Commenges Daniel, Hejblum Boris P
INSERM, ISPED, Centre INSERM U-897-Epidmilogie-Biostatistique, Bordeaux 33000, France.
Lifetime Data Anal. 2013 Jan;19(1):1-18. doi: 10.1007/s10985-012-9227-3. Epub 2012 Aug 24.
We propose an evidence synthesis approach through a degradation model to estimate causal influences of physiological factors on myocardial infarction (MI) and coronary heart disease (CHD). For instance several studies give incidences of MI and CHD for different age strata, other studies give relative or absolute risks for strata of main risk factors of MI or CHD. Evidence synthesis of several studies allows incorporating these disparate pieces of information into a single model. For doing this we need to develop a sufficiently general dynamical model; we also need to estimate the distribution of explanatory factors in the population. We develop a degradation model for both MI and CHD using a Brownian motion with drift, and the drift is modeled as a function of indicators of obesity, lipid profile, inflammation and blood pressure. Conditionally on these factors the times to MI or CHD have inverse Gaussian ([Formula: see text]) distributions. The results we want to fit are generally not conditional on all the factors and thus we need marginal distributions of the time of occurrence of MI and CHD; this leads us to manipulate the inverse Gaussian normal distribution ([Formula: see text]) (an [Formula: see text] whose drift parameter has a normal distribution). Another possible model arises if a factor modifies the threshold. This led us to define an extension of [Formula: see text] obtained when both drift and threshold parameters have normal distributions. We applied the model to results published in five important studies of MI and CHD and their risk factors. The fit of the model using the evidence synthesis approach was satisfactory and the effects of the four risk factors were highly significant.
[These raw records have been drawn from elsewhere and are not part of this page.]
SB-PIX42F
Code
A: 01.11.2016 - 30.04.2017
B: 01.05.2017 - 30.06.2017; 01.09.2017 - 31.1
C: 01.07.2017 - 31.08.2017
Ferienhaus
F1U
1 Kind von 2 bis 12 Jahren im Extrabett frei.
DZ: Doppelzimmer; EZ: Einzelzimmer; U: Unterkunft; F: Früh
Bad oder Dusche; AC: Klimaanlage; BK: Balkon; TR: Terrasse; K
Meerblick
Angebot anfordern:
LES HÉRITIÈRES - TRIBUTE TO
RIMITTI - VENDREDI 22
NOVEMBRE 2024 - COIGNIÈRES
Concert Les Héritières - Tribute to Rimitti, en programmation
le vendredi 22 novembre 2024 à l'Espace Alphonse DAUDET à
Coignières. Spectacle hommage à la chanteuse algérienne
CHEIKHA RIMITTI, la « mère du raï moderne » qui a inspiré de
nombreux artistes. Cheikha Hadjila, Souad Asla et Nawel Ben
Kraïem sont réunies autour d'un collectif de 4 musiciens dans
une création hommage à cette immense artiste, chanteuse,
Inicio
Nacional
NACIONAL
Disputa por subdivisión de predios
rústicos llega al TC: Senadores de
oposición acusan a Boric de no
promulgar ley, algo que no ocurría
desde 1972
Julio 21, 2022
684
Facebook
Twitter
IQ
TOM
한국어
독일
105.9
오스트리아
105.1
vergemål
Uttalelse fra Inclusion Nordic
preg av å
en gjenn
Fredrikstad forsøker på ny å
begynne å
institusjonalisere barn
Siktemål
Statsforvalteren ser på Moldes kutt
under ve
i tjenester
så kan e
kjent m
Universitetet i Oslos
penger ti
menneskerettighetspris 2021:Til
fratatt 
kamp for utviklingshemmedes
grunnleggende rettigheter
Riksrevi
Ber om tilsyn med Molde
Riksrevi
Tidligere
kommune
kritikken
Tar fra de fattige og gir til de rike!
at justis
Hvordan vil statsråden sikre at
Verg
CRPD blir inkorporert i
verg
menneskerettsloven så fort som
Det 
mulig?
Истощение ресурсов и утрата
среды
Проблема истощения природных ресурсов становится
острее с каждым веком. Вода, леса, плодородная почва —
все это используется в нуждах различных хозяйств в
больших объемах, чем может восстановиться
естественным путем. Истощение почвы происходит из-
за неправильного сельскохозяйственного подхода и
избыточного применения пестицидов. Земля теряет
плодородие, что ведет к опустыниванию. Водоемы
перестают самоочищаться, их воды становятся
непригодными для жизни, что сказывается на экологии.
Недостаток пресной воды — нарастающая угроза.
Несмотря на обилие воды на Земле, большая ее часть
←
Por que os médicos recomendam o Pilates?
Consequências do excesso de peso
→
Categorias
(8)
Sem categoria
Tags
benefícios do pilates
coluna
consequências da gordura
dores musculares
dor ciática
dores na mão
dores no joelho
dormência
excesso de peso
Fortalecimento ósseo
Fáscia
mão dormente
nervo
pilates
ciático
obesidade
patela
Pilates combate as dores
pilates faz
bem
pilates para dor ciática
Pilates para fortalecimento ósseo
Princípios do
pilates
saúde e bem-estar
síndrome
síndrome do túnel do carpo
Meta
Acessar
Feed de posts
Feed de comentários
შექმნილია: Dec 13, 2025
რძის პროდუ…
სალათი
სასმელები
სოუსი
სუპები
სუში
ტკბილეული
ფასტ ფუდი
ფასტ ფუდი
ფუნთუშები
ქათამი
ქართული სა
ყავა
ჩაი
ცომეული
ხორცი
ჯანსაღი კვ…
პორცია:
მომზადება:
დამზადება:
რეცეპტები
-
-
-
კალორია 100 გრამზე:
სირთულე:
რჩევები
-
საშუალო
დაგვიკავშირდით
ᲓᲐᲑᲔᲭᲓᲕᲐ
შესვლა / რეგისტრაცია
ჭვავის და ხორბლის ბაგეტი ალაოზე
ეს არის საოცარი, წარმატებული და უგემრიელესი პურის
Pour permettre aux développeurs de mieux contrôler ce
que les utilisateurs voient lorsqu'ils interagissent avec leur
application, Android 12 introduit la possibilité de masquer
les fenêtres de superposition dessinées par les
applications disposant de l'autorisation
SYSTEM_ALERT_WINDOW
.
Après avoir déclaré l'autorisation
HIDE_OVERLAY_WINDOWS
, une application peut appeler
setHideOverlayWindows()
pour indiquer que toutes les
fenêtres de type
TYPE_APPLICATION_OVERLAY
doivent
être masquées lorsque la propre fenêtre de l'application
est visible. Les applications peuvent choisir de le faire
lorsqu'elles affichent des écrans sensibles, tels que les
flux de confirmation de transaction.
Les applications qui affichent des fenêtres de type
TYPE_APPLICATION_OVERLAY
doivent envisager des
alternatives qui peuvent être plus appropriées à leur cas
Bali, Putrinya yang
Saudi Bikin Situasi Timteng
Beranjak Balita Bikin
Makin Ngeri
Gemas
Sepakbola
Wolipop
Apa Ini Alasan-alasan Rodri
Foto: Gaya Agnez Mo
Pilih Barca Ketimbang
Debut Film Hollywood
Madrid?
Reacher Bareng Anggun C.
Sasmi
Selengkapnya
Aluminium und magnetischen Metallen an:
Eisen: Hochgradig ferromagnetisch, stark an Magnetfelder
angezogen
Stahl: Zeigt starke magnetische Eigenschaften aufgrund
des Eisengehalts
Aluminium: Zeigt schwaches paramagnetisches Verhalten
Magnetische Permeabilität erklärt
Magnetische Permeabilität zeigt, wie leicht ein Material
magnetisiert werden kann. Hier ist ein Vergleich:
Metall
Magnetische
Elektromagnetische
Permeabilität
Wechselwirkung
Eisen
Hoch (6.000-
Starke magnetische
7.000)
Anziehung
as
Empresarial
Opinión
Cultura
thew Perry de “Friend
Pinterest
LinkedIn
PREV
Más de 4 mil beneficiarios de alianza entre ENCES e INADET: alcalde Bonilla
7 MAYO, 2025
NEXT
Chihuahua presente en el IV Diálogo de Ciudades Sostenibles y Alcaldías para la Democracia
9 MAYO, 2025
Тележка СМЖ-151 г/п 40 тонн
我们提出一种通过降解模型进行证据综合的方法,以估计生理因素对心肌梗死(MI)和冠心病(CHD)的因果影响。例如,几项研究给出了不同年龄层的MI和CHD发病率,其他研究给出了MI或CHD主要危险因素分层的相对或绝对风险。对几项研究进行证据综合可将这些不同的信息整合到一个单一模型中。为此,我们需要开发一个足够通用的动态模型;我们还需要估计总体中解释因素的分布。我们使用带漂移的布朗运动为MI和CHD开发了一个降解模型,并且将漂移建模为肥胖、血脂谱、炎症和血压指标的函数。在这些因素的条件下,MI或CHD的发病时间具有逆高斯([公式:见原文])分布。我们想要拟合的结果通常并非以所有因素为条件,因此我们需要MI和CHD发病时间的边际分布;这使我们要处理逆高斯正态分布([公式:见原文])(一种其漂移参数具有正态分布的[公式:见原文])。如果一个因素修改了阈值,则会出现另一种可能的模型。这使我们定义了[公式:见原文]的一种扩展,它是在漂移参数和阈值参数均具有正态分布时得到的。我们将该模型应用于五项关于MI和CHD及其危险因素的重要研究中发表的结果。使用证据综合方法进行模型拟合的效果令人满意,并且四个危险因素产生的影响非常显著。